‘Lost River’ (2015) Movie Review

One of the bigger stories out of last year’s Cannes Film Festival was the less-than-positive response given to Lost River, the directorial debut of Ryan Gosling. I am sure some of that was amped up in the press due to Gosling’s celebrity and, therefore, clickability, but if you were visiting movie websites at the time, it was kind of a difficult story to avoid. I was still curious though. I am not a big fan of Gosling as an actor, but perhaps he would sync up better with me when he is behind the camera. Turns out, not so much. The man has talent, definitely, but I think he needs to learn the difference between being a visual stylist and visual storyteller. He has the stylization in spades, it’s the story that could use some work.

The title Lost River refers to the town where this story takes place, a poverty-ridden dump built on the banks of a reservoir that flooded the adjoining town. All that remains are the tops of street lamps coming out of the water. One of the families in Lost River is single mother Billy (Christina Hendricks) with Bones (Iain De Caestecker), her teenage son, and a little boy named Franky (Landyn Stewart). They are three months behind on paying the bank for the loan on their house, and they are in need of cash quickly. While Bones strips houses for scrap metal to sell, putting him in the unfavorable eye of local crazy pants (Matt Smith), Billy takes up an offer proposed by the lascivious bank manager (Ben Mendelsohn, of course playing a slimy individual) to work at a club whose entertainment is less than family friendly, performing for people who enjoy some blood on stage.

The club provides a great majority of the visual imagery I was referring to. There is Hendricks sitting on stage at a vanity table, pretending to cut the skin off her face, the back hallways painted a harsh shade of light purple — including the ceiling and floor — making a vacuum of suffocating purple. And cinematographer Benoît Debie (Spring Breakers, Enter the Void) captures all the arresting visuals expertly. He has sort of made a career in neon soaked weirdness, and this is no exception.

Gosling and Debie are able to make images and moments that stick with you. I will never forget Mendelsohn strangely dancing in front of Hendricks, as she’s locked in clear container molded to the female form.

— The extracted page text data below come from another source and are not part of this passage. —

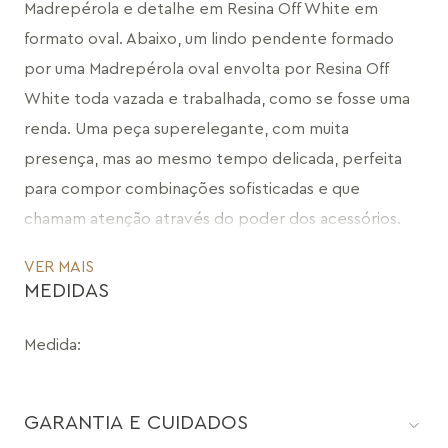
Madrepérola e detalhe em Resina Off White em 
formato oval. Abaixo, um lindo pendente formado 
por uma Madrepérola oval envolta por Resina Off 
White toda vazada e trabalhada, como se fosse uma 
renda. Uma peça superelegante, com muita 
presença, mas ao mesmo tempo delicada, perfeita 
para compor combinações sofisticadas e que 
chamam atenção através do poder dos acessórios.
CÓDIGO: MD947B.FO.930
VER MAIS
MEDIDAS
Medida
:
GARANTIA E CUIDADOS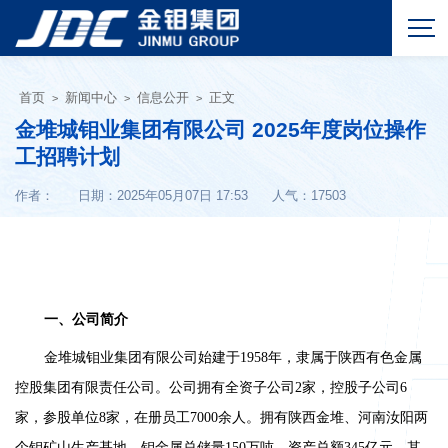
首页
新闻中心
信息公开
正文
>
>
>
金堆城钼业集团有限公司 2025年度岗位操作
工招聘计划
作者：
日期：2025年05月07日 17:53
人气：
17503
一、公司简介
金堆城钼业集团有限公司始建于
1958年，隶属于陕西有色金属
控股集团有限责任公司。公司拥有全资子公司2家，控股子公司6
家，参股单位8家，在册员工7000余人。拥有陕西金堆、河南汝阳两
个钼矿山生产基地，钼金属总储量150万吨，资产总额345亿元，其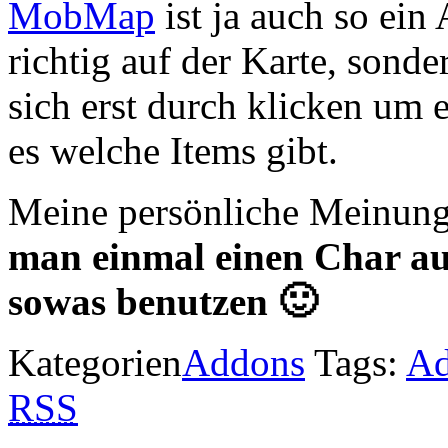
MobMap
ist ja auch so ein
richtig auf der Karte, son
sich erst durch klicken um 
es welche Items gibt.
Meine persönliche Meinung
man einmal einen Char auf
sowas benutzen 🙂
Kategorien
Addons
Tags:
A
RSS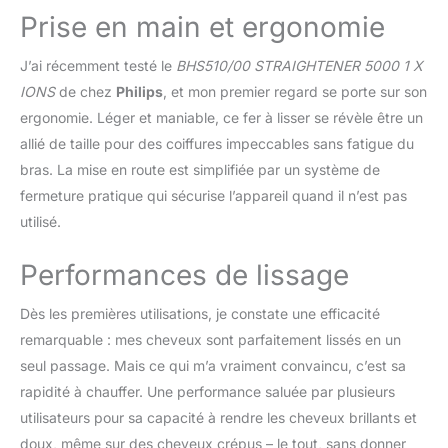
élégants à chaque fois.
Prise en main et ergonomie
Le lisseur Philips série
5000 est doté de
J’ai récemment testé le
BHS510/00 STRAIGHTENER 5000 1 X
plaques lissantes douces
IONS
de chez
Philips
, et mon premier regard se porte sur son
qui glissent parfaitement
ergonomie. Léger et maniable, ce fer à lisser se révèle être un
le long de vos cheveux
pour un lissage 50 %
allié de taille pour des coiffures impeccables sans fatigue du
plus rapide** Intensifiez
bras. La mise en route est simplifiée par un système de
la brillance de vos
fermeture pratique qui sécurise l’appareil quand il n’est pas
cheveux grâce aux ions
utilisé.
chargés négativement
pour éliminer l'électricité
Performances de lissage
statique. Vos cheveux
sont préservés, lisses,
brillants et sans frisottis.
Dès les premières utilisations, je constate une efficacité
Les plaques en
remarquable : mes cheveux sont parfaitement lissés en un
céramique infusées
seul passage. Mais ce qui m’a vraiment convaincu, c’est sa
d'huile d'argan rendent la
rapidité à chauffer. Une performance saluée par plusieurs
stylisation facile et
rapide, pour des cheveux
utilisateurs pour sa capacité à rendre les cheveux brillants et
soyeux Comprend :
doux, même sur des cheveux crépus – le tout, sans donner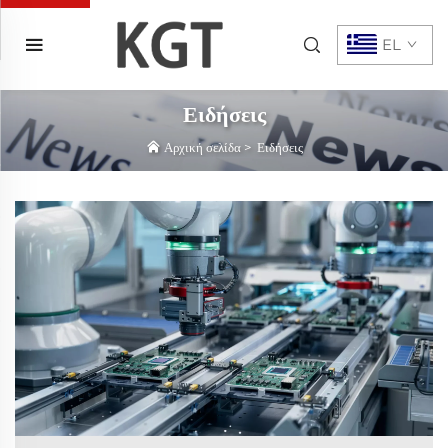
EL
Ειδήσεις
Αρχική σελίδα
>
Ειδήσεις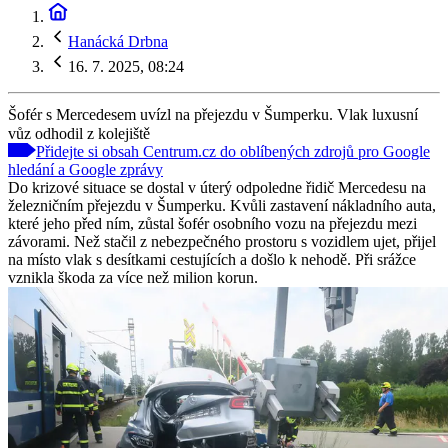
Hanácká Drbna
16. 7. 2025, 08:24
Šofér s Mercedesem uvízl na přejezdu v Šumperku. Vlak luxusní
vůz odhodil z kolejiště
Přidejte si obsah Centrum.cz do oblíbených zdrojů pro Google
hledání a Google zprávy
Do krizové situace se dostal v úterý odpoledne řidič Mercedesu na
železničním přejezdu v Šumperku. Kvůli zastavení nákladního auta,
které jeho před ním, zůstal šofér osobního vozu na přejezdu mezi
závorami. Než stačil z nebezpečného prostoru s vozidlem ujet, přijel
na místo vlak s desítkami cestujících a došlo k nehodě. Při srážce
vznikla škoda za více než milion korun.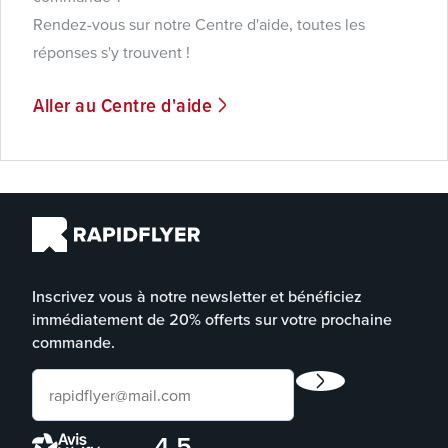
Rendez-vous sur notre Centre d'aide, toutes les
réponses s'y trouvent !
Aller au Centre d'aide
Inscrivez vous à notre newsletter et bénéficiez
immédiatement de 20% offerts sur votre prochaine
commande.
4.5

But what am I supposed to gather from all of this? Yeah, Gosling, you can film some weird stuff, but why is it happening? If you just throw a bunch of weirdness on the screen with no backbone, I’m not going to feel anything and eventually tire of the tedium.

It’s a shame, really, because the actual story has stakes and the potential to be interesting, the first act being the strongest, firmly establishing this impoverished community, the struggles people are going through and their desire to leave. Matt Smith as the psychopathic Bully, making Lost River his territory, is properly scary, and you can feel the threat. There’s also a sweet relationship between Bones and next door neighbor Rat (Saoirse Ronan), named after her pet rat, who is dealing with a grandmother (Barbara Steele) who has not spoken since her husband’s death decades ago. This act has visual flourishes, absolutely, but it’s a relatively believable world and one I was invested in. Then Gosling had to get all fancy.

There’s a fantastical side to the story, introducing a monster that has cursed the area (which explains the film’s original title How to Catch a Monster), but it’s subplot that’s quickly forgotten. There’s an attempt to try and bring it back for the climax of the film, but it feels totally unearned as we have been spending most of our time elsewhere for the majority of the film.

This is not a movie I am mad I saw, and it certainly doesn’t deserves the vitriol it received out of Cannes. It’s just a disappointment. There is enough good stuff here to see a fully realized story could have been told, but ultimately, its style gets too carried away. It feels as if Gosling had scenes he wanted to film and tried to find a story to fit those secene, but with all the visual flair he throws at us, it’s still a simple scene like Bones talking to an older man in the first five minutes that packs the largest punch.